> Exercise passage
..........

FIG. 16 is a schematic cross-sectional illustration of another preferred composite material 400 in accordance with the present invention. Material 400 comprises two or more distinct and generally separate regions such as regions A and B. Region A comprises fibers or strands 410 that include nanostructures 420 dispersed and aligned within a first matrix material 412. The fibers 410 are dispersed within a second matrix material 430 along with optional additives or components 435. A feature of region A is that the fibers 410, or at least a portion of the fibers 410, are aligned within the region A. Region B comprises fibers or strands 415 that include nanostructures 425 dispersed and aligned within a third matrix material 417. The fibers 415 are dispersed within a fourth matrix material 440 along with optional additives or components 445. In region B, all or a portion of the fibers 440 are aligned within that layer. It will be appreciated that some or all of the first, second, third, and fourth matrix materials may be the same or different. The embodiment depicted in FIG. 16 exemplifies a configuration in which the orientation of nanostructures in adjacent regions is perpendicular. The invention includes configurations in which the respective orientations of nanostructures in different regions are parallel to one another or at particular angles with respect to each other or that of the composite material 400. Although a planar configuration is depicted in FIG. 16, it will be appreciated that the present invention includes configurations such as agglomerated collections of distinct regions.

..........

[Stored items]
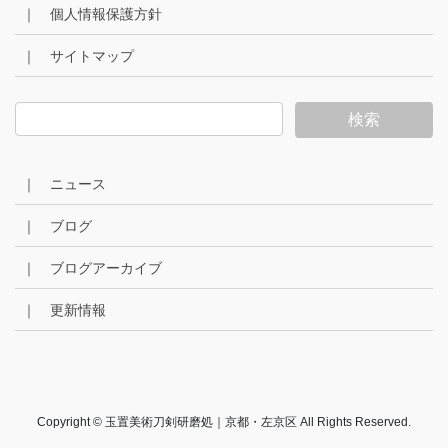
｜ 個人情報保護方針
｜ サイトマップ
｜ ニュース
｜ ブログ
｜ ブログアーカイブ
｜ 更新情報
Copyright © 玉置美術刀剣研磨処｜京都・左京区 All Rights Reserved.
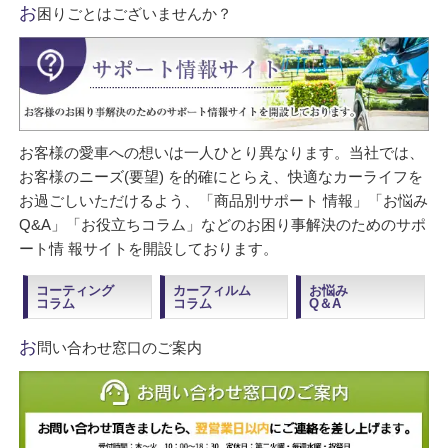
お
困りごとはございませんか？
お客様の愛車への想いは一人ひとり異なります。当社では、
お客様のニーズ(要望) を的確にとらえ、快適なカーライフを
お過ごしいただけるよう、「商品別サポート 情報」「お悩み
Q&A」「お役立ちコラム」などのお困り事解決のためのサポ
ート情 報サイトを開設しております。
コーティング
カーフィルム
お悩み
コラム
コラム
Q＆A
お
問い合わせ窓口のご案内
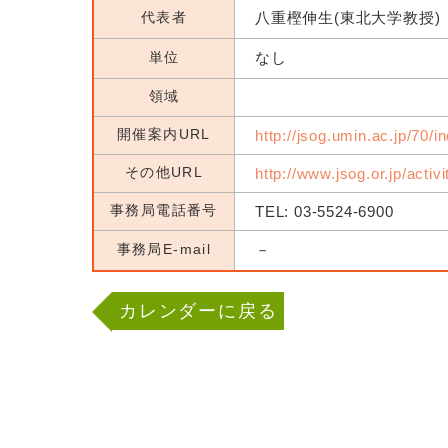
代表者
八重樫伸生(東北大学教授)
単位
なし
領域
開催案内URL
http://jsog.umin.ac.jp/70/i
その他URL
http://www.jsog.or.jp/activ
事務局電話番号
TEL: 03-5524-6900
事務局E-mail
－
カレンダーに戻る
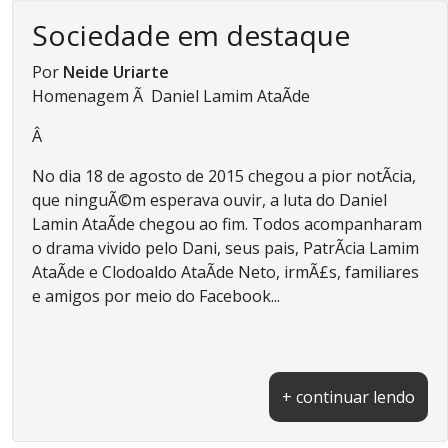
Sociedade em destaque
Por
Neide Uriarte
Homenagem Ã Daniel Lamim AtaÃ­de
Â
No dia 18 de agosto de 2015 chegou a pior notÃ­cia,
que ninguÃ©m esperava ouvir, a luta do Daniel
Lamin AtaÃ­de chegou ao fim. Todos acompanharam
o drama vivido pelo Dani, seus pais, PatrÃ­cia Lamim
AtaÃ­de e Clodoaldo AtaÃ­de Neto, irmÃ£s, familiares
e amigos por meio do Facebook...
+ continuar lendo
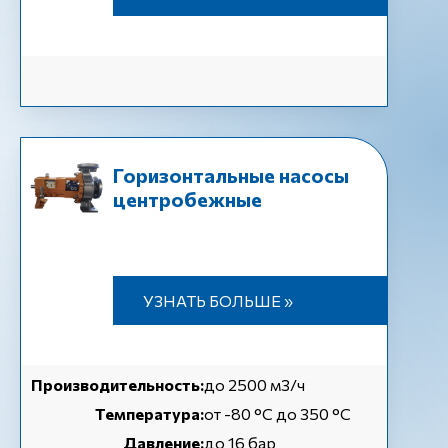
Горизонтальные насосы
центробежные
УЗНАТЬ БОЛЬШЕ »
Производительность:
до 2500 м3/ч
Температура:
от -80 °C до 350 °C
Давление:
до 16 бар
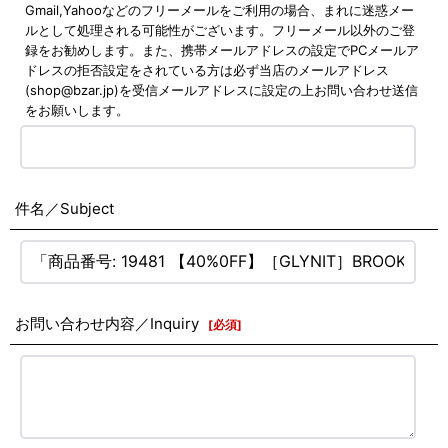
Gmail,Yahooなどのフリーメールをご利用の場合、まれに迷惑メー
ルとして処理される可能性がございます。フリーメール以外のご登
録をお勧めします。また、携帯メールアドレスの設定でPCメールア
ドレスの拒否設定をされている方は必ず当店のメールアドレス
(shop@bzar.jp)を受信メールアドレスに設定の上お問い合わせ送信
をお願いします。
件名／Subject
お問い合わせ内容／Inquiry
[
必須
]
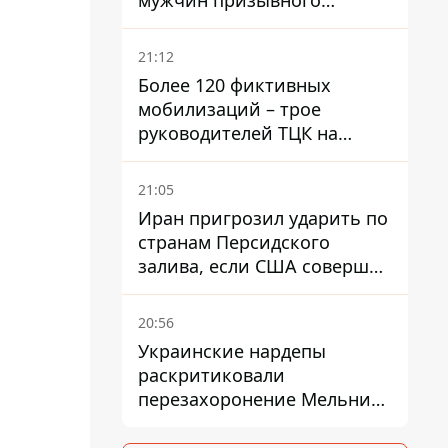
мужчин призывного
возраста - кого это может
затронуть
21:12
Более 120 фиктивных
мобилизаций – трое
руководителей ТЦК на
Волыни и Буковине
получили подозрения за
21:05
фейковые отчеты
Иран пригрозил ударить по
странам Персидского
залива, если США совершат
хотя бы одну атаку - Reuters
20:56
Украинские нардепы
раскритиковали
перезахоронение Мельника
из-за риска
дипломатической изоляции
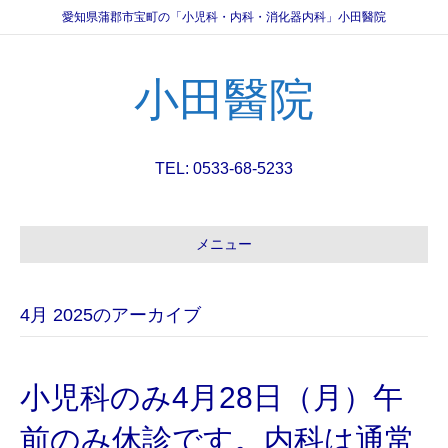
愛知県蒲郡市宝町の「小児科・内科・消化器内科」小田醫院
小田醫院
TEL: 0533-68-5233
メニュー
4月 2025のアーカイブ
小児科のみ4月28日（月）午
前のみ休診です。内科は通常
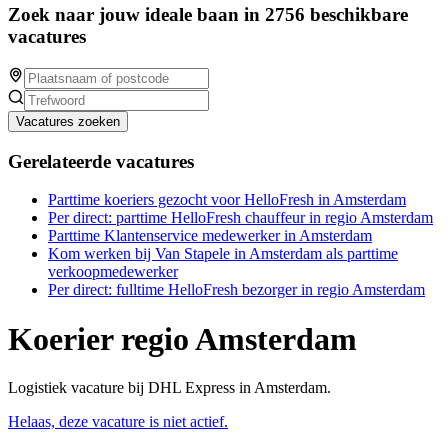
Zoek naar jouw ideale baan in 2756 beschikbare
vacatures
Vacatures zoeken
Gerelateerde vacatures
Parttime koeriers gezocht voor HelloFresh in Amsterdam
Per direct: parttime HelloFresh chauffeur in regio Amsterdam
Parttime Klantenservice medewerker in Amsterdam
Kom werken bij Van Stapele in Amsterdam als parttime
verkoopmedewerker
Per direct: fulltime HelloFresh bezorger in regio Amsterdam
Koerier regio Amsterdam
Logistiek vacature bij DHL Express in Amsterdam.
Helaas, deze vacature is niet actief.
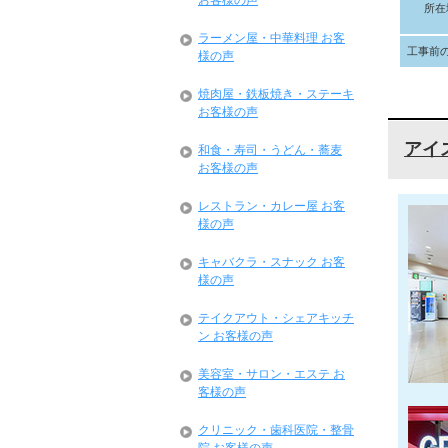
お客様の声
所在
ラーメン屋・中華料理 お客
工事前
様の声
焼肉屋・鉄板焼き・ステーキ
お客様の声
アイ
和食・寿司・うどん・蕎麦
お客様の声
レストラン・カレー屋 お客
様の声
キャバクラ・スナック お客
様の声
テイクアウト・シェアキッチ
ン お客様の声
美容室・サロン・エステ お
客様の声
クリニック・歯科医院・整骨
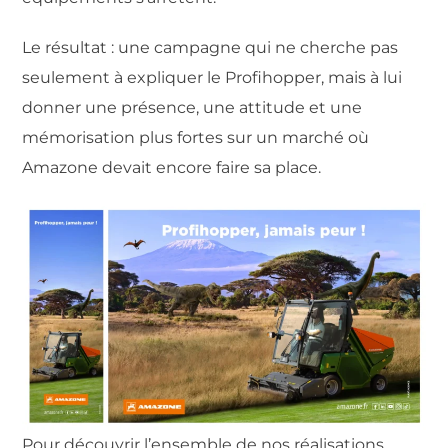
Le résultat : une campagne qui ne cherche pas
seulement à expliquer le Profihopper, mais à lui
donner une présence, une attitude et une
mémorisation plus fortes sur un marché où
Amazone devait encore faire sa place.
Pour découvrir l’ensemble de nos réalisations,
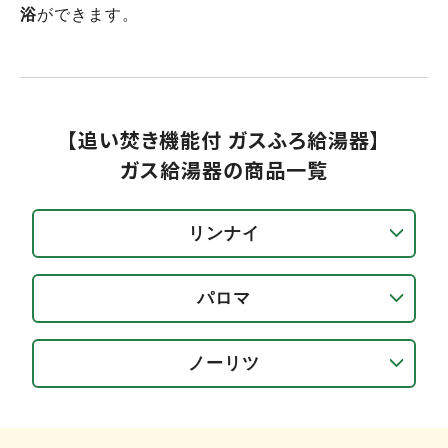
浴
ができます。
【追い焚き機能付 ガスふろ給湯器】
ガス給湯器の商品一覧
リンナイ
パロマ
ノーリツ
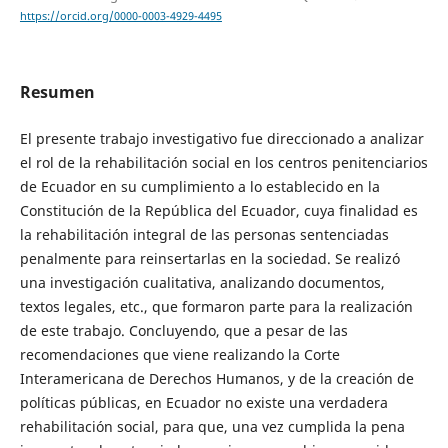
https://orcid.org/0000-0003-4929-4495
Resumen
El presente trabajo investigativo fue direccionado a analizar
el rol de la rehabilitación social en los centros penitenciarios
de Ecuador en su cumplimiento a lo establecido en la
Constitución de la República del Ecuador, cuya finalidad es
la rehabilitación integral de las personas sentenciadas
penalmente para reinsertarlas en la sociedad. Se realizó
una investigación cualitativa, analizando documentos,
textos legales, etc., que formaron parte para la realización
de este trabajo. Concluyendo, que a pesar de las
recomendaciones que viene realizando la Corte
Interamericana de Derechos Humanos, y de la creación de
políticas públicas, en Ecuador no existe una verdadera
rehabilitación social, para que, una vez cumplida la pena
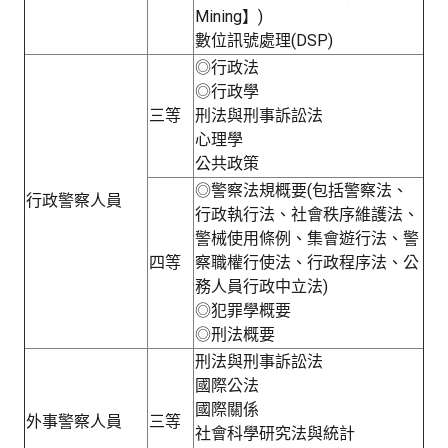
Mining】)
數位訊號處理(DSP)
◎行政法
◎行政學
三等
刑法與刑事訴訟法
心理學
公共政策
◎警察法規概要(包括警察法、
行政警察人員
行政執行法、社會秩序維護法、
警械使用條例、集會遊行法、警
四等
察職權行使法、行政程序法、公
務人員行政中立法)
◎犯罪學概要
◎刑法概要
刑法與刑事訴訟法
國際公法
國際關係
外事警察人員
三等
社會科學研究法與統計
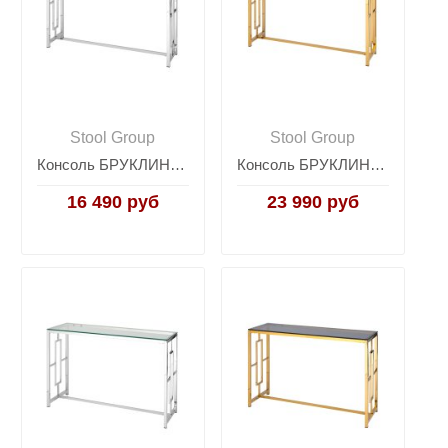
Stool Group
Stool Group
Консоль БРУКЛИН 115*30 серебро
Консоль БРУКЛИН 115*30 золото стекло smoke
16 490 руб
23 990 руб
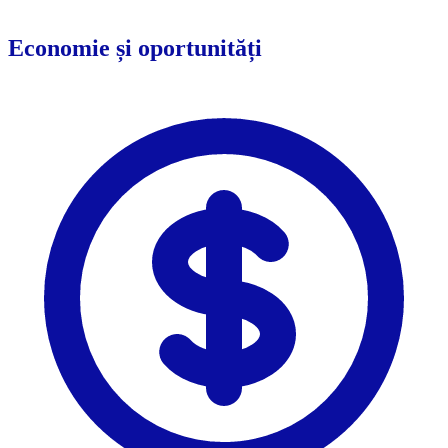
Economie și oportunități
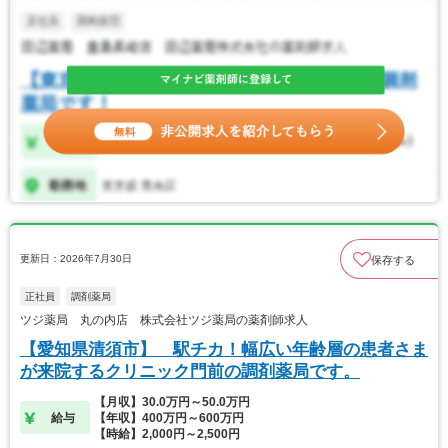
更新日：2026年7月30日
保存する
正社員
調剤薬局
ツジ薬局 丸の内店 株式会社ツジ薬局の薬剤師求人
【愛知県清須市】 駅チカ！幅広い年齢層の患者さま
が来院するクリニック門前の調剤薬局です。
【月収】30.0万円～50.0万円
給与
【年収】400万円～600万円
【時給】2,000円～2,500円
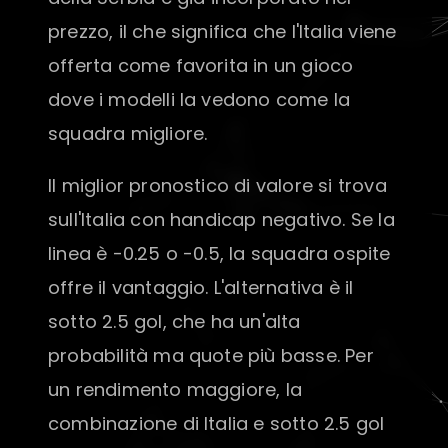
prezzo, il che significa che l'Italia viene
offerta come favorita in un gioco
dove i modelli la vedono come la
squadra migliore.
Il miglior pronostico di valore si trova
sull'Italia con handicap negativo. Se la
linea è -0.25 o -0.5, la squadra ospite
offre il vantaggio. L'alternativa è il
sotto 2.5 gol, che ha un'alta
probabilità ma quote più basse. Per
un rendimento maggiore, la
combinazione di Italia e sotto 2.5 gol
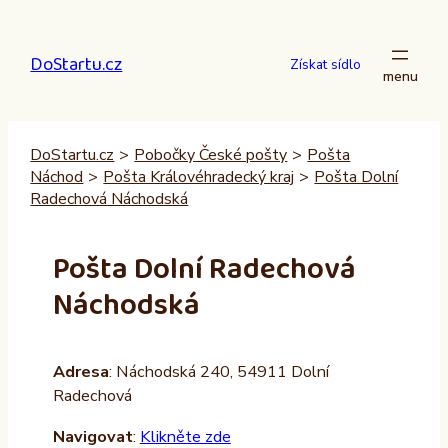
Přeskočit
na
DoStartu.cz
obsah
Získat sídlo
DoStartu.cz
>
Pobočky České pošty
>
Pošta
Náchod
>
Pošta Královéhradecký kraj
>
Pošta Dolní
Radechová Náchodská
Pošta Dolní Radechová
Náchodská
Adresa
: Náchodská 240, 54911 Dolní
Radechová
Navigovat
:
Klikněte zde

..........

> Study questions
**a.** Decide whether each statement agrees with the passage on composite material 400. Answer yes or no for each, and quote the words from the passage that decide it.
(i) The fibers of region A are dispersed within a second matrix material.
(ii) The four matrix materials must all differ from one another.
(iii) The invention covers only planar configurations.
**b.** According to the passage on composite material 400, how are the nanostructure orientations in adjacent regions related in the embodiment shown in FIG. 16?
**c.** Write the next part of the passage on composite material 400, starting after its last sentence.

> Exercise responses
**a.**
(i) Yes: "The fibers 410 are dispersed within a second matrix material 430"
(ii) No: "some or all of the first, second, third, and fourth matrix materials may be the same or different"
(iii) No: "Although a planar configuration is depicted in FIG. 16, it will be appreciated that the present invention includes configurations such as agglomerated collections of distinct regions"

**b.** They are perpendicular.

**c.**
FIGS. 17 and 17A illustrate another preferred embodiment composite product 500 in accordance with the present invention. Product 500 is fibrous in nature and comprises a plurality of fibers or strands 520 comprising aligned nanostructures 530 dispersed in a matrix material 525. The product 500 may optionally comprise one or more additional fibers 510 incorporated into the product 500. Although the product 500 is depicted in FIG. 17 as comprising fibers that are randomly oriented, it is to be understood that the present invention includes composite product configurations in which the fibers, particularly those including aligned nanostructures such as fibers 520, are disposed in an ordered or aligned array such as a woven fibrous layer.

FIG. 18 illustrates another preferred composite material 600 that comprises multiple thin layers such as 610 and 630. One or more of the layers comprises fibers or other particulates that include aligned nanostructures. For example, layer 610 includes a plurality of fibers 620, each having aligned nanostructures incorporated within their interior or structure. Preferably, the fibers 620 are aligned within the layer 610. The layer 630 comprises one or more types of secondary fibers 640 which can also be of the same type as fibers 620, or different such as conventional additive fibers. The fibers 640 are randomly oriented within the layer 630, however other orientations are contemplated and included in the present invention. Each of the layers 610 and 630 preferably comprises a binding material or other matrix material to retain the fibers incorporated therein.

It is to be understood that although all of the embodiments shown in FIGS. 15-18 utilize fibers that comprise aligned nanostructures, the present invention includes other configurations such as sheet-like structures, and structures having nearly any geometrical shape, which comprise aligned nanostructures.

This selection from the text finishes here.